Among all Protestants, 56 per cent currently say they are evangelical or born-again; that has also held steady since 2003, with virtually equal declines in the number who say they are either evangelical or non-evangelical Protestants, down seven and six points respectively.

Evangelical white Protestants – 80 per cent of whom supported Donald Trump's election as US president – have seen their share of the total adult population go down from 21 per cent in 2003, to 13 per cent last year. Meanwhile, non-evangelical white Protestants have gone from 17 to 11 per cent.

According to the study, most Protestants do not identify themselves as Protestant but as a member of a particular Protestant denomination – Baptist, Methodist, Lutheran, Pentecostalist, Presbyterian, Episcopalian and others. 

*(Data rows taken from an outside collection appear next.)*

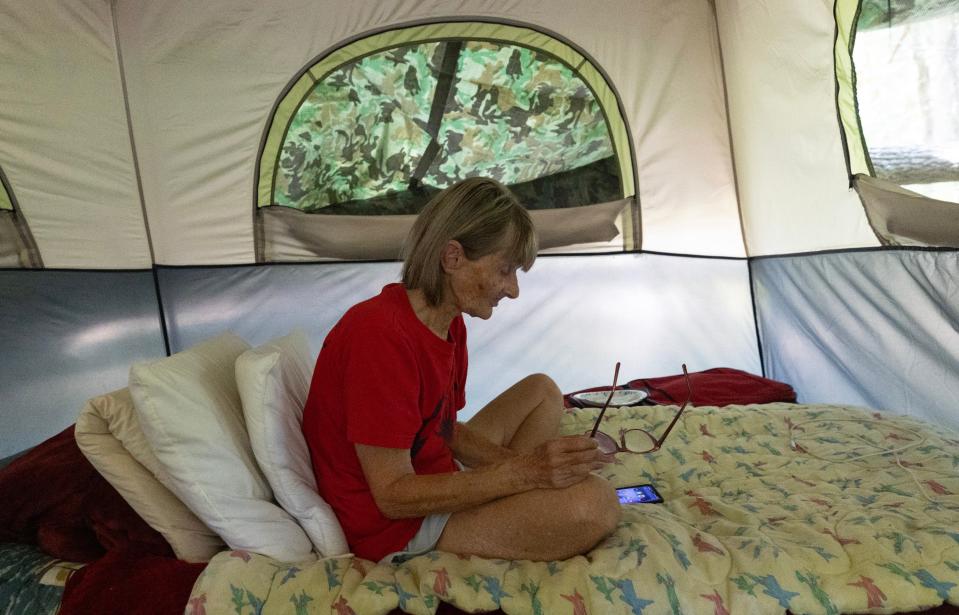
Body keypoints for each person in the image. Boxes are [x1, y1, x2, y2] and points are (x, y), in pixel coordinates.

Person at [302, 177, 620, 564]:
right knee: (596, 504)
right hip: (396, 525)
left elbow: (443, 429)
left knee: (542, 391)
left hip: (431, 473)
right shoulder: (378, 336)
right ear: (452, 258)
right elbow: (391, 496)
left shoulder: (448, 323)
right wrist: (523, 474)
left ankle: (520, 497)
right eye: (505, 270)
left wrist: (526, 468)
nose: (514, 290)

The analysis also pointed out that stability in the share of the population that is Catholic is in part at least down to the fact that half of Hispanics identify themselves as Catholic. However, even among non-Hispanic whites, the share of Catholics has held nearly steady – 22 per cent in 2003 and 20 per cent now.

The number of adults expressing no religious affiliation has risen from 12 per cent in 2003 to 21 per cent of all adults in 2017; that includes three per cent who say they are atheists, three per cent agnostic and 15 per cent who say they have no religion. The proportions were similar 15 years ago, according to the data.

As is to be expected, evangelical white Protestants are a core Republican group; 48 per cent identify themselves as Republicans, 31 per cent as political independents and just 14 per cent as Democrats. Similarly, 53 per cent of Mormons are Republicans, 34 per cent independents and nine per cent Democrats.